An investment property is said to be:

  • Negatively geared – when the rental income from the property is less than your ongoing property-related expenses (i.e. you have negative cashflow)
  • Positively geared – when the rental income is higher than the property-related expenses (i.e. you have positive cashflow)
  • Neutrally geared – when the rental income is equal to your ongoing expenses (i.e. you break even)

So if negative gearing means the money coming in is less than the money going out, why would anyone make this kind of investment in real estate?

Two reasons.

Firstly, Australian property prices have historically risen in value over the long-term.
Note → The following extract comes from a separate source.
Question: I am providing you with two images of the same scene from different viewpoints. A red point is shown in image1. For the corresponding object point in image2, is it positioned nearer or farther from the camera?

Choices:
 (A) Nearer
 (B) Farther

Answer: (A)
So investors calculate that the property’s long-term capital gain will well and truly exceed any short-term deficit in its day-to-day holding costs.

Secondly, the ATO lets you offset the losses from a negatively geared property against your income, including your wage or salary. As a result, you pay less tax overall.

Let’s imagine that you own a rental property generating $20,000 in rent each year. However, the costs of holding the property, including mortgage interest, come to $25,000. This gives you a taxable loss of $5,000 which can be deducted from your income.

A loss is still a loss

As with any investment strategy, negative gearing comes with risks.

After all, your investment is still making a cashflow loss, regardless of the generous tax breaks. As a result, you will need to find the money to cover the difference. If you can’t, you risk losing the property.

Furthermore, keep in mind that high capital growth is not guaranteed. So, there’s a chance your property might not rise in value as much as you hope. The best way of avoiding this risk is to do your research and buy a quality property in the right location.

Please note that this is general advice only. Speak to a tax professional to see what sort of tax deductions would apply to your personal situation.